Hey Anindya,

I'll give this a shot. I'll just do the analogue **Puzzle 173** for now...

> Suppose \\(\mathcal{V}\\) is a closed commutative monoidal poset and \\(\mathcal{X}\\) and \\(\mathcal{Y}\\) are \\(\mathcal{V}\\)-categories.
> **Puzzle AB 173.** Assume \\(F : \mathcal{X} \to \mathcal{Y} \\) is a \\(\mathcal{V}\\)-functor from \\(\mathcal{X}\\) to \\(\mathcal{Y}\\). Prove that there is a \\(\mathcal{V}\\)-profunctor \\(\Phi : \mathcal{X} \nrightarrow \mathcal{Y}\\) given by \\(\Phi(x,y) = \mathcal{Y}(F(x), y)\\).

To start, to show \\(\Phi\\) is a \\(\mathcal{V}\\)-profunctor we need to show it is a \\(\mathcal{V}\\)-functor \\( \Phi : \mathcal{X}^{\text{op}} \times \mathcal{Y} \to \mathcal{V} \\)

Following the logic we worked out in #6, we need to show

\[ (\mathcal{X}^{\mathrm{op}} \times \mathcal{Y})((a,b),(c,d)) \leq \Phi(a,b) \multimap \Phi(c,d) \]

Once again, we'll use the identity

\[ (\mathcal{X}^{\text{op}} \times \mathcal{Y})((a,b),(c,d)) = \mathcal{X}(c,a) \otimes \mathcal{Y}(b,d) \]


(\mathcal{X}^{\mathrm{op}} \times \mathcal{Y})((a,b),(c,d)) \leq \Phi(a,b) \multimap \Phi(c,d) & \iff \mathcal{X}(c,a) \otimes \mathcal{Y}(b,d) \leq \Phi(a,b) \multimap \Phi(c,d) \\\\
& \iff \mathcal{X}(c,a) \otimes \mathcal{Y}(b,d) \leq \mathcal{Y}(F(a), b) \multimap \mathcal{Y}(F(c), d) \\\\
& \iff \mathcal{Y}(F(a), b) \otimes \mathcal{X}(c,a) \otimes \mathcal{Y}(b,d) \leq \mathcal{Y}(F(c), d)\ .

§ Data block
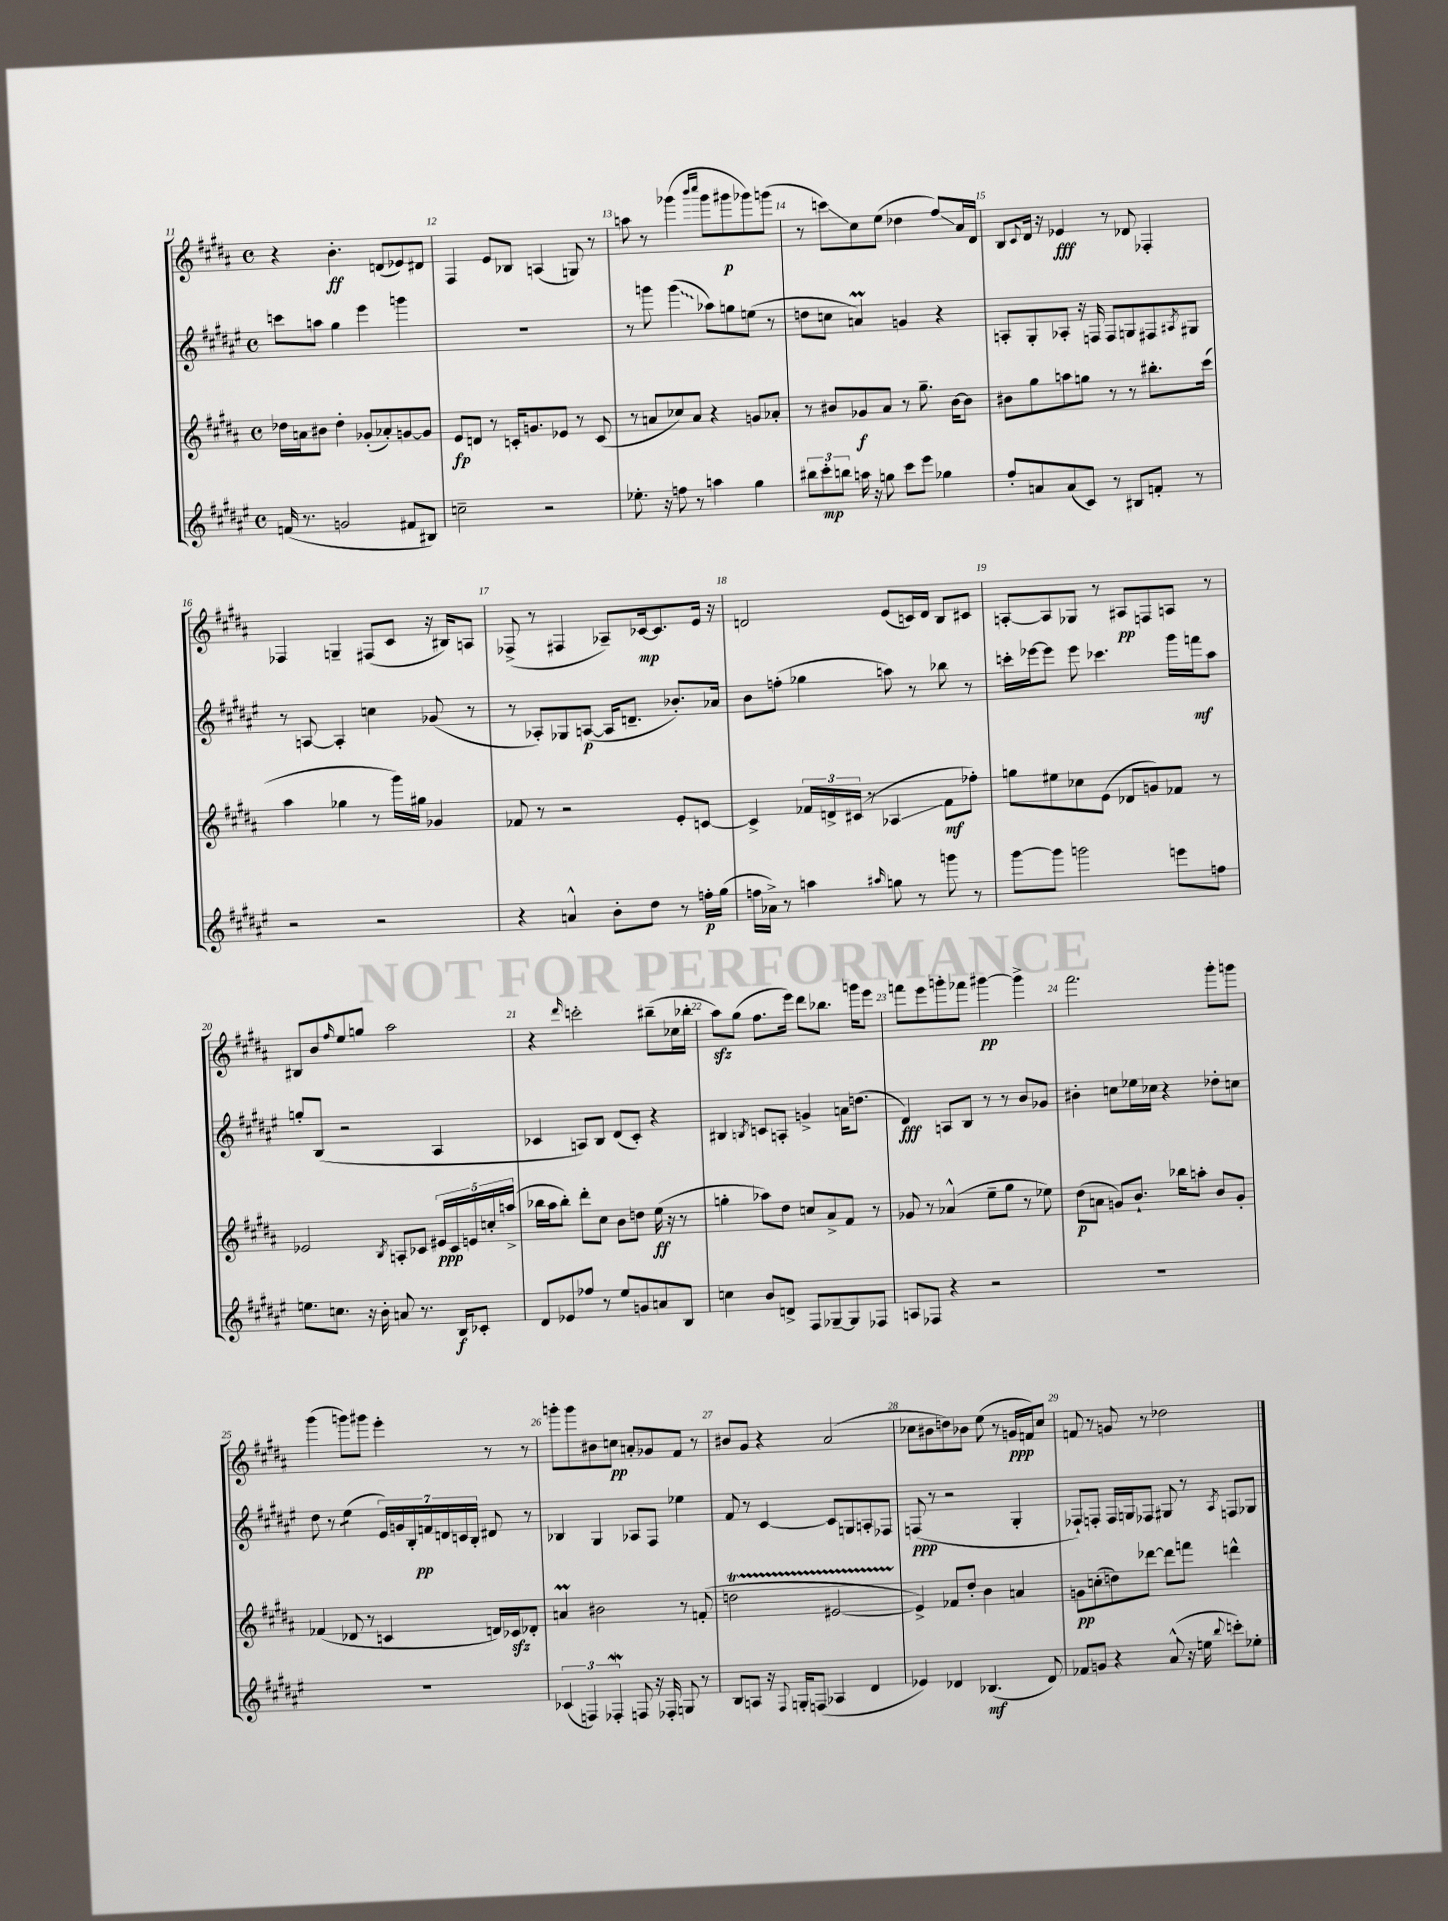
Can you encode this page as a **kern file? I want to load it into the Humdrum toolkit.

§ Your objective
Extend the forum post on Puzzle AB 173 beyond its last displayed line, carrying the argument forward in the same notation.

§ Reply to the exercise
So it suffices to show
\[ \mathcal{Y}(F(a), b) \otimes \mathcal{X}(c,a) \otimes \mathcal{Y}(b,d) \leq \mathcal{Y}(F(c), d) \]

Because \\(F\\) is a \\(\mathcal{V}\\)-functor we know \\(\mathcal{X}(a,b) \leq \mathcal{Y}(F(a),F(b))\\). Using this and the fact that \\(- \otimes A\\) and \\(A \otimes -\\) are monotone, have:

\[ \mathcal{Y}(F(a), b) \otimes \mathcal{X}(c,a) \otimes \mathcal{Y}(b,d) \leq \mathcal{Y}(F(a), b) \otimes \mathcal{Y}(F(c),F(a)) \otimes \mathcal{Y}(b,d)\]

With this, we can show \\(\mathcal{Y}(F(a), b) \otimes \mathcal{X}(c,a) \otimes \mathcal{Y}(b,d) \leq \mathcal{Y}(F(c), d)\\) by applying condition (b) of the definition of a \\(\mathcal{V}\\)-enriched category from [Lecture 29](https://forum.azimuthproject.org/discussion/2121/lecture-29-chapter-2-enriched-categories), using commutativity, transitivity and the monotony of \\(\otimes\\) where necessary.